Market Sentiment: The overall market sentiment remained sideways to weak, with Nifty closing below the critical 21-day Exponential Moving Average (EMA). The Relative Strength Index (RSI) indicated weak momentum with a bearish crossover, suggesting that the market might continue to be a sell-on-rise scenario as long as it remains below the 24,500 level. On the downside, support is positioned at 24,150.

Sectoral Performance:

  • Gainers: The Realty sector led the gains, rising over 1.35%, followed by the Metal sector. The broader indices, including mid and small caps, outperformed the benchmark indices, closing slightly in the green.
  • Losers: The Media index was the major laggard, shedding nearly 2%. The FMCG, Power, PSU Bank, and Media sectors were down by 0.5-2%, while sectors like Bank, Telecom, IT, Oil & Gas, Metal, and Realty saw gains between 0.3-1%.

Technical Analysis:

  • Nifty faced resistance at the short-term 20-day EMA at 24,400, struggling to sustain its position above this level. This resistance, coupled with pressure from select heavyweight stocks, indicates that the market may remain under pressure until there is a decisive movement in banking majors.
  • The formation of a long-legged Doji candlestick pattern after testing the higher end of a consolidation range suggests indecision among traders. A firm close above the 24,450-24,470 zone is essential to resume the uptrend, while support seems firm at 24,200.
  • For day traders, the market's current texture is non-directional, making level-based trading the ideal strategy. The immediate breakout zone for bulls is at 24,400/79,850. A move above this level could lead to further gains up to 24,500-24,550/80,100-80,400. On the flip side, a drop below 24,300/79,500 could change the sentiment, potentially leading the market to retest 24,200-24,170/79,200-79,000 levels.

Key Influencers:

  • The ongoing Adani-Hindenburg-SEBI saga created an overhang on the market, with early trades reflecting the impact of these allegations. However, indices managed to recover during the day, only to lose ground again due to selective profit-taking.
  • Global cues will play a crucial role in the market's direction, alongside domestic factors such as anticipated ease in CPI inflation supported by a good monsoon. However, upside risks remain due to firm oil prices and volatility in food inflation.
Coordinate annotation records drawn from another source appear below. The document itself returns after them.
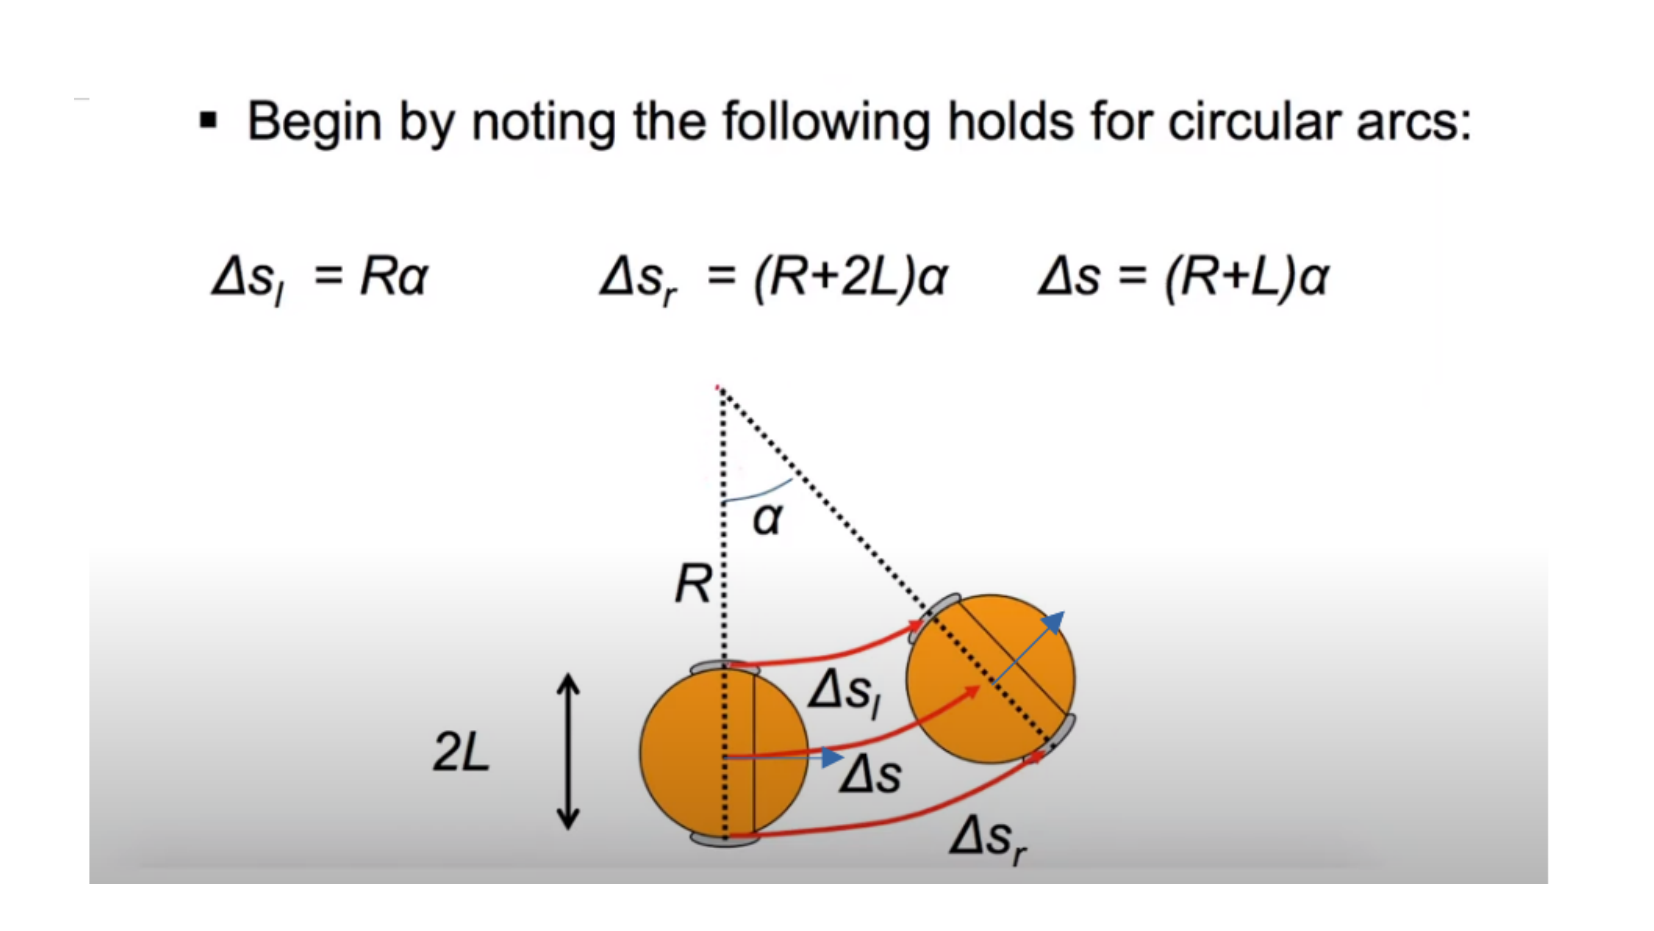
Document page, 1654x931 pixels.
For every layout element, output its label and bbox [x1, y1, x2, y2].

picture [74, 53, 1589, 884]
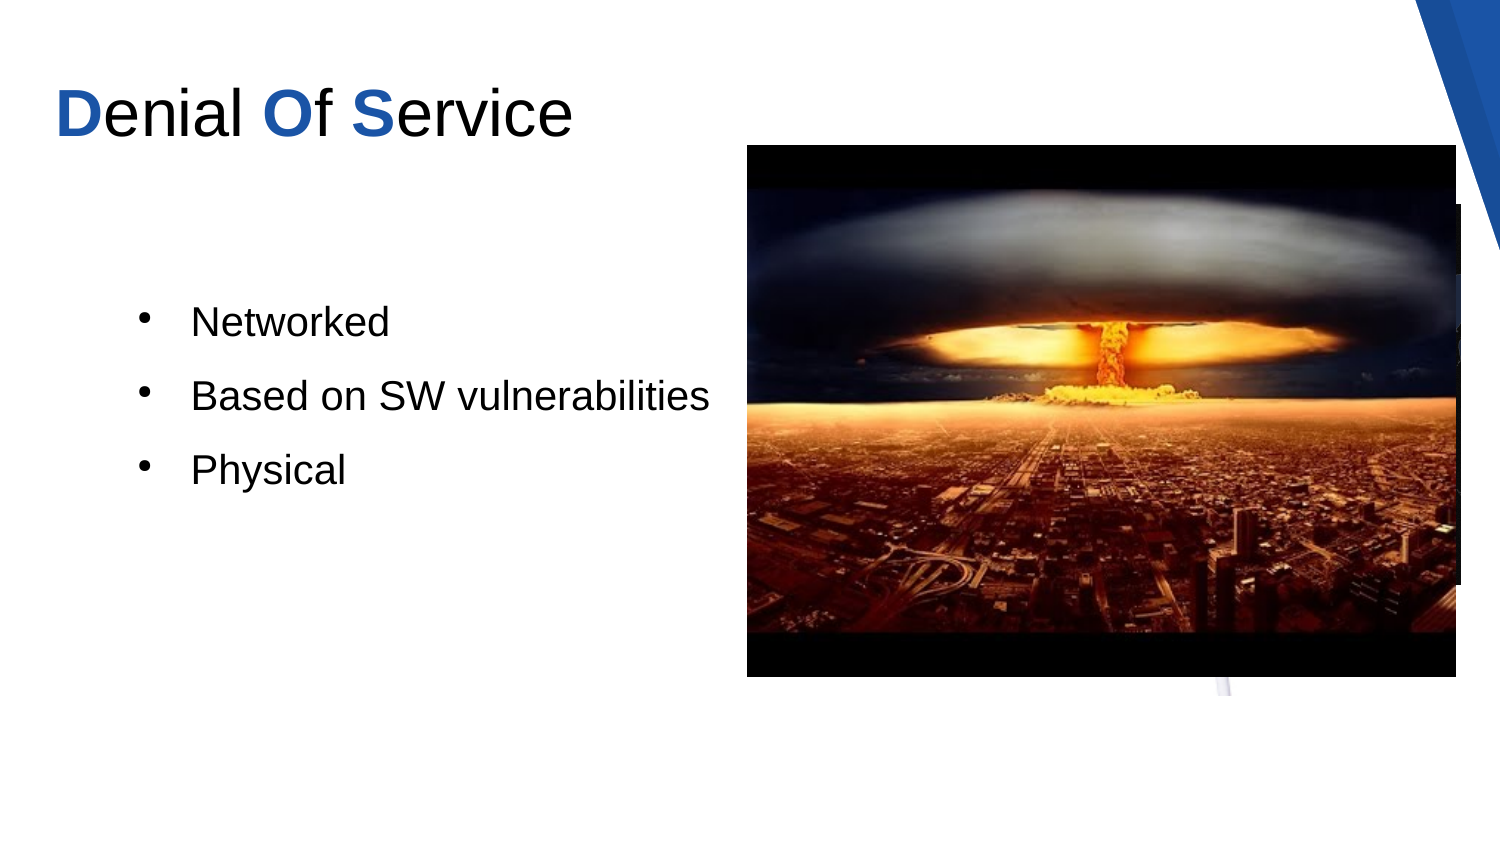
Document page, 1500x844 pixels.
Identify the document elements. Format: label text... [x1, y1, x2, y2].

title Denial Of Service [40, 97, 829, 166]
picture [747, 145, 1461, 696]
list Networked Based on SW vulnerabilities Physical [104, 205, 747, 601]
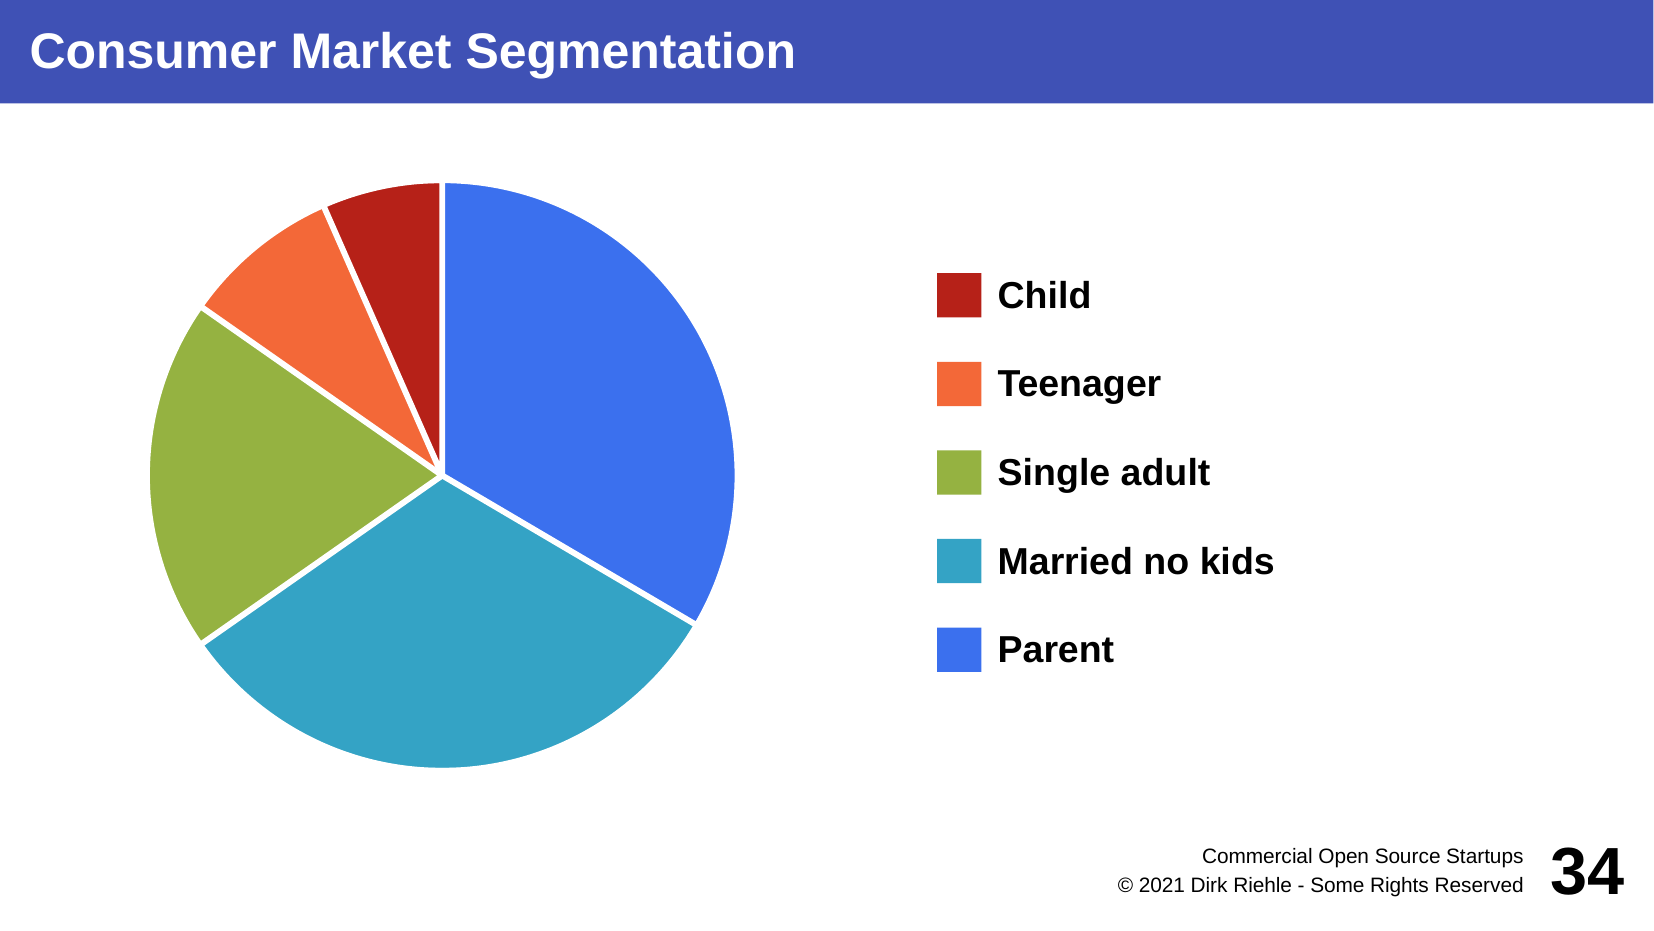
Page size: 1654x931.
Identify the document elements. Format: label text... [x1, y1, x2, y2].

text_box [937, 273, 982, 318]
title Consumer Market Segmentation [0, 0, 1654, 104]
text_box [150, 184, 734, 767]
text_box [937, 361, 982, 407]
text_box Single adult [985, 428, 1341, 516]
text_box Child [985, 251, 1341, 339]
text_box [937, 450, 982, 495]
text_box Married no kids [985, 516, 1341, 605]
text_box [937, 538, 982, 584]
text_box Teenager [985, 339, 1341, 428]
text_box Parent [985, 605, 1341, 694]
text_box [937, 627, 982, 672]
Conclusion: The Indian market closed the day largely flat after a session filled with volatility and mixed signals. While certain sectors like Realty and Metal provided some support, pressure from other sectors, combined with external factors like the Adani-Hindenburg-SEBI saga, kept the indices from gaining significant ground. Traders are advised to adopt a cautious approach, with a focus on hedging and level-based trading strategies in the near term.